Ubisoft Taps YouTube for Global Video Game Launch

Game publisher Ubisoft is promoting new epic adventure title “Assassin’s Creed 2” with a three-part video series about the game’s back-story. The first episode debuted yesterday in masthead ad units on seven YouTube homepages globally, one of the biggest coordinated ad placements in the site’s history.

The long-form video, called “Assassin’s Creed: Lineage,” graced YouTube’s homepages in the U.S., U.K., Australia, France, Germany, Netherlands, Spain, and Sweden for 24 hours yesterday. Parts two and three will also debut on YouTube before the game launches on November 17.
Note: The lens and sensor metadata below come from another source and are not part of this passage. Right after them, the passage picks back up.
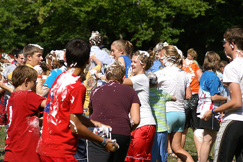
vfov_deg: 7.6
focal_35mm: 180
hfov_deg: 11.4
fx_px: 1214
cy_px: 81
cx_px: 122
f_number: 6.3
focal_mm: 120
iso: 100
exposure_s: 1/800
On November 21, another masthead banner will promote the game’s release in all seven countries, with the addition of Italy. The first episode in the film series will also appear on the Assassin’s Creed 2 game disk.

The miniseries was created by Montreal-based Hybride Technologies, which Ubisoft acquired in July. Hybride was involved in creating visual effects for the films “300” and “Sin City.” Ubisoft has had a YouTube channel for more than three years.

“Assassin’s Creed 2,” built for Xbox 360 and PlayStation 3, centers on a hooded assassin in Renaissance Italy.

The episode could be viewed yesterday either within a masthead ad placement on YouTube’s homepage, or on its dedicated watch page. As people view the homepage ad, those impressions will accrue to the video’s overall view count, which will drive more traffic as the video then appears on the “most watched” index page.

Additionally, Ubisoft is leveraging YouTube’s Promoted Videos ad placements to drive video views. Promoted Videos began as a form of search advertising on the site, and have since been expanded to the “Related Videos” column on video watch pages and to Google’s contextual ad network. Google advertisers can now buy Promoted Videos ads from their AdWords accounts.

As of this morning, the day after its launch, an English-language version of the 14-minute video had racked up 486,000 views and more than 5,000 ratings. Subtitled versions posted to YouTube’s international homepages had lower view counts. A Spanish version had nearly 90,000 views.